Application of a novel transmembrane-oriented approach to receptor mining led to the discovery of 117 S. mansoni GPCRs, representing all of the major families; 105 Rhodopsin, 2 Glutamate, 3 Adhesion, 2 Secretin and 5 Frizzled. Similarly, 418 Rhodopsin, 9 Glutamate, 21 Adhesion, 1 Secretin and 11 Frizzled S. mediterranea receptors were identified. Among these, we report the identification of novel receptor groupings, including a large and highly-diverged Platyhelminth-specific Rhodopsin subfamily, a planarian-specific Adhesion-like family, and atypical Glutamate-like receptors. Phylogenetic analysis was carried out following extensive gene curation.

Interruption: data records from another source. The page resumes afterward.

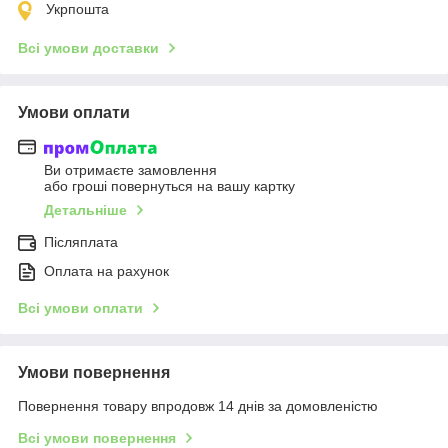
Укрпошта
Всі умови доставки
Умови оплати
Ви отримаєте замовлення
або гроші повернуться на вашу картку
Детальніше
Післяплата
Оплата на рахунок
Всі умови оплати
Умови повернення
Повернення товару впродовж 14 днів за домовленістю
Всі умови повернення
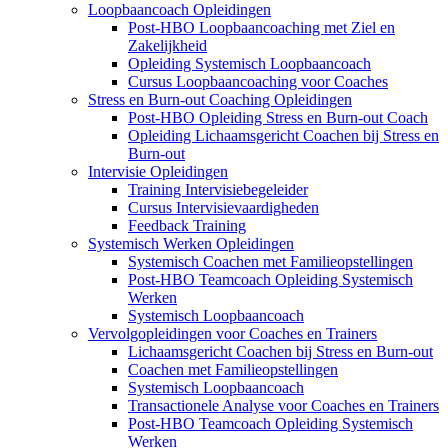
Loopbaancoach Opleidingen
Post-HBO Loopbaancoaching met Ziel en
Zakelijkheid
Opleiding Systemisch Loopbaancoach
Cursus Loopbaancoaching voor Coaches
Stress en Burn-out Coaching Opleidingen
Post-HBO Opleiding Stress en Burn-out Coach
Opleiding Lichaamsgericht Coachen bij Stress en
Burn-out
Intervisie Opleidingen
Training Intervisiebegeleider
Cursus Intervisievaardigheden
Feedback Training
Systemisch Werken Opleidingen
Systemisch Coachen met Familieopstellingen
Post-HBO Teamcoach Opleiding Systemisch
Werken
Systemisch Loopbaancoach
Vervolgopleidingen voor Coaches en Trainers
Lichaamsgericht Coachen bij Stress en Burn-out
Coachen met Familieopstellingen
Systemisch Loopbaancoach
Transactionele Analyse voor Coaches en Trainers
Post-HBO Teamcoach Opleiding Systemisch
Werken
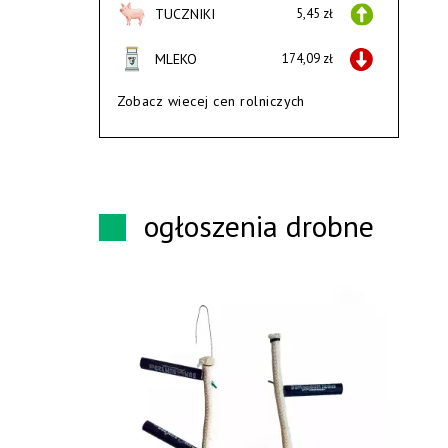
TUCZNIKI
5,45 zł
MLEKO
174,09 zł
Zobacz wiecej cen rolniczych
ogłoszenia drobne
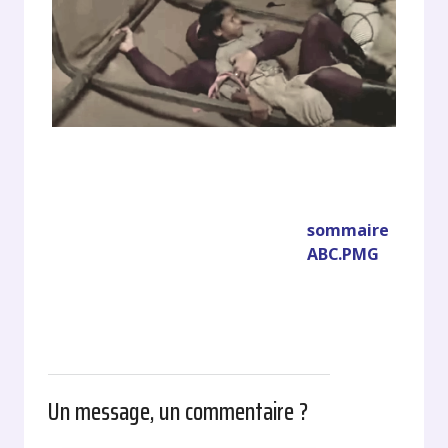
sommaire
ABC.PMG
Un message, un commentaire ?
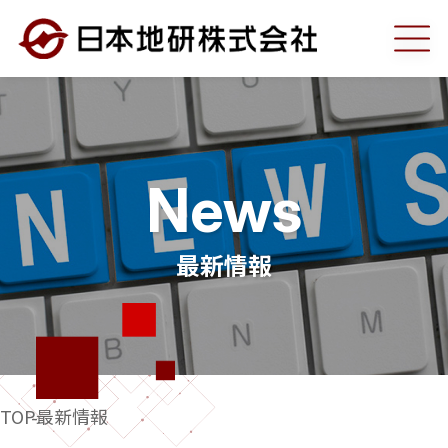
弊社の強み
事業案内
News
調査部門
最新情報
建設コンサルタント部門
工事部門
TOP
最新情報
測量部門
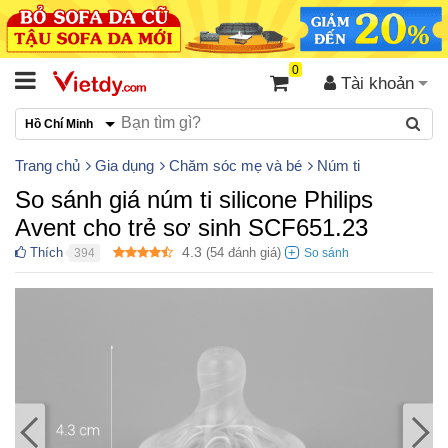
0
Tài khoản
Hồ Chí Minh
Trang chủ
Gia dụng
Chăm sóc mẹ và bé
Núm ti
So sánh giá núm ti silicone Philips
Avent cho trẻ sơ sinh SCF651.23
4.3
Thích
(
54
đánh giá)
394
●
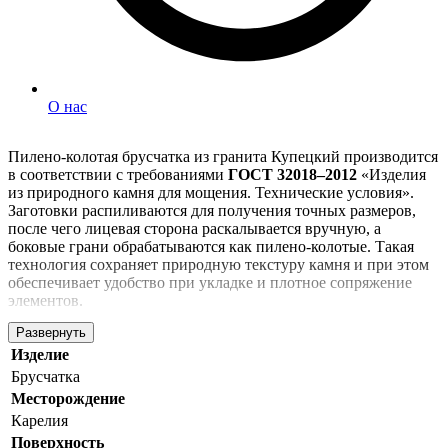
О нас
Пилено-колотая брусчатка из гранита Купецкий производится
в соответствии с требованиями
ГОСТ 32018–2012
«Изделия
из природного камня для мощения. Технические условия».
Заготовки распиливаются для получения точных размеров,
после чего лицевая сторона раскалывается вручную, а
боковые грани обрабатываются как пилено-колотые. Такая
технология сохраняет природную текстуру камня и при этом
обеспечивает удобство при укладке и плотное сопряжение
элементов.
Развернуть
Изготовление и контроль качества выполняются по
ГОСТ
32018–2012
,
ГОСТ 9480–2012
и
ГОСТ 30108–94
. Поставка
Изделие
осуществляется напрямую с завода. Возможен выбор
Брусчатка
стандартных размеров или изготовление изделий по
Месторождение
индивидуальному заказу. Доставка по России автомобильным
Карелия
и железнодорожным транспортом.
Поверхность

Support vector machines (SVMs) were trained and used for ligand-based classification of full-length Rhodopsin GPCRs, complementing phylogenetic and homology-based classification.

Conclusions

Genome-wide investigation of GPCRs in two platyhelminth genomes reveals an extensive and complex receptor signaling repertoire with many unique features. This work provides important sequence and functional leads for understanding basic flatworm receptor biology, and sheds light on a lucrative set of anthelmintic drug targets.